In a world increasingly obsessed with the use of pithy acronyms, #YOLO has become a potent catch cry for the internet generation. An abbreviation of the phrase ‘You only live once’, this now ubiquitous acronym is used to caption so many varied situations, from excusing undeniably questionable and irresponsible behaviour to celebrating exciting events and small every day moments of extravagance, that the term has all but lost any true sense of meaning.
Popularised by the rapper Drake in his 2011 hip hop single The Motto, the acronym was first entered into the Oxford American Dictionary in 2012 when it was shortlisted for the 2012 English Word of the Year. However use of the phrase ‘You only live once’ crops up repeatedly throughout the history of literature and pop culture, from Fritz Lang’s 1937 film noir movie of the same title, to references made in Crime and Punishment by Fyodor Dostoyevsky, evidence that the phrase has in fact subtly evolved and been in constant use throughout history.
A thoughtful rumination on the human condition, the phrase essentially grapples with the fragility of our existence and raises universal questions to do with life, death, passing time and our own mortality. These philosophical questions of ongoing relevance have of course held a fascination for artists since time immemorial and have been repeatedly examined throughout art history, from the religious iconography of early Christian art with its fascination with man’s mortality and the after life, through to the vanitas paintings and memento mori references of the 16th century Dutch still life tradition, the transience of life has continued to be one of the most common themes tackled by artists throughout the generations. Featuring the work of six contemporary artists whose work spans painting, photograph, video and installation, #YOLO examines the way in which themes of life, death and passing time continue to be addressed within contemporary art.

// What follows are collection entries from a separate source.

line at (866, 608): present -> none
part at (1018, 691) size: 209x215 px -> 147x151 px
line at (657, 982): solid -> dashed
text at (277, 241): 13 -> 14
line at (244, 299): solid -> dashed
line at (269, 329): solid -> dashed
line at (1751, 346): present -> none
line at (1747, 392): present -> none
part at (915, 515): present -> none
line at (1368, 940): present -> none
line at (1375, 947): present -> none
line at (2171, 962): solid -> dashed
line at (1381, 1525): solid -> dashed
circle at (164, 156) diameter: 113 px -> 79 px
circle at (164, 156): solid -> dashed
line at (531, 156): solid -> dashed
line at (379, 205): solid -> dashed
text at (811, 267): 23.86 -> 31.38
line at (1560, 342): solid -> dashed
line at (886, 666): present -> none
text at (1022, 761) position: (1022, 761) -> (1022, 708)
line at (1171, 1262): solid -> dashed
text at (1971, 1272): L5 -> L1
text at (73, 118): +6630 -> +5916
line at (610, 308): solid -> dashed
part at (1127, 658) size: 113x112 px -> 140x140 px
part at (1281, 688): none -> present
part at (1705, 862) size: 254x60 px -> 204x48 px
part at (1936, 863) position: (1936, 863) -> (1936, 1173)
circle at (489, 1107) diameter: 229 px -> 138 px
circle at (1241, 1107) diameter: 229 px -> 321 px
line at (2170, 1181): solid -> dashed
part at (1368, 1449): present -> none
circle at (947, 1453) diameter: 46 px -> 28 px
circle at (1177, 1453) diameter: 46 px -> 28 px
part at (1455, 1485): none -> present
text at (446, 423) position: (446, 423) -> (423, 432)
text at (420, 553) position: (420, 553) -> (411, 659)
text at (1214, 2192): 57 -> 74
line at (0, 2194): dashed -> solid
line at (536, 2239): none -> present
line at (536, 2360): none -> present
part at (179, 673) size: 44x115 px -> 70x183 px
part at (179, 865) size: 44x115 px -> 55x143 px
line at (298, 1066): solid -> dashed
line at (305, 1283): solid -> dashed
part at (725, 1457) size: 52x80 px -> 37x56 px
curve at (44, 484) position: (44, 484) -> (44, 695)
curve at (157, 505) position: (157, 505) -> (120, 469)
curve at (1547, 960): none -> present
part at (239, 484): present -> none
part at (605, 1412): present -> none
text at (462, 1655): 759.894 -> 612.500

Included in the exhibition are works such as Zan Wimberley’s time lapse video #yolo, which offers a light and antagonising yet probing look at the complex subject of mortality. By taking heavy concepts and making light of them, Wimberley’s work explores apparently light ideas by highlighting the often-overlooked gravity which they actually contain.
Likewise Anne MacDonald’s photographic work Candle is a meditation on the ephemeral nature of life: the passage of time and the sense of loss experienced due to its passing. With each year in age represented by another candle on the cake, the birthday candle in MacDonald’s work becomes a poignant indicator of the fleeting nature of time. The sugar coated cupcake and scattered lollies in Candle reference Flemish, Dutch and German desert and confectionary still life paintings of the Sixteenth and Seventeenth Century. Candied sugar appeared in these sumptuous banquet scenes as a symbol of luxury and spiritual sweetness. In subsequent years there was however a change in attitude when it was discovered that sugar is addictive. Recently the aging effects of high sugar consumption have gained media attention, highlighting the irony that life’s celebrations often centre on sugary treats that subsequently hasten its passing.
Hyun-Hee Lee’s practice explores personal memories, experiences inspired by family rituals and practices derived from Korean religions and searching for an understanding of spiritual and cultural connections, which are closely tied to the life cycle and have a fundamental importance in marking and celebrating the passing of time, from the beginning of life until its end.
Stevie Fieldsend’s potent installation pieces (made from rusted cast iron drainage grates and blood red fringing) act as memorials, marking and remembering the little deaths we experience throughout life, such as the death of innocence, the death of ego, the death of attachment.
Ben Ali Ong’s breathtaking work has an underlying sense of anguish and sorrow, which clings to his moody black and white photographs. The interplay of light and dark in his work act as a visual metaphor for the vagaries of human existence, alluding to the idea that the beauty and fragility of life are inseparable from the horror and sorrow which accompany it.
Shoufay Derz’s work King for a day (Stripped), which depicts a golden satin bed sheet, the word ‘stripped’ woven through it using pomegranate-dyed hand-stitched silk thread, is a meditation on the passing of her father, whose final sleep was at home in gold satin sheets.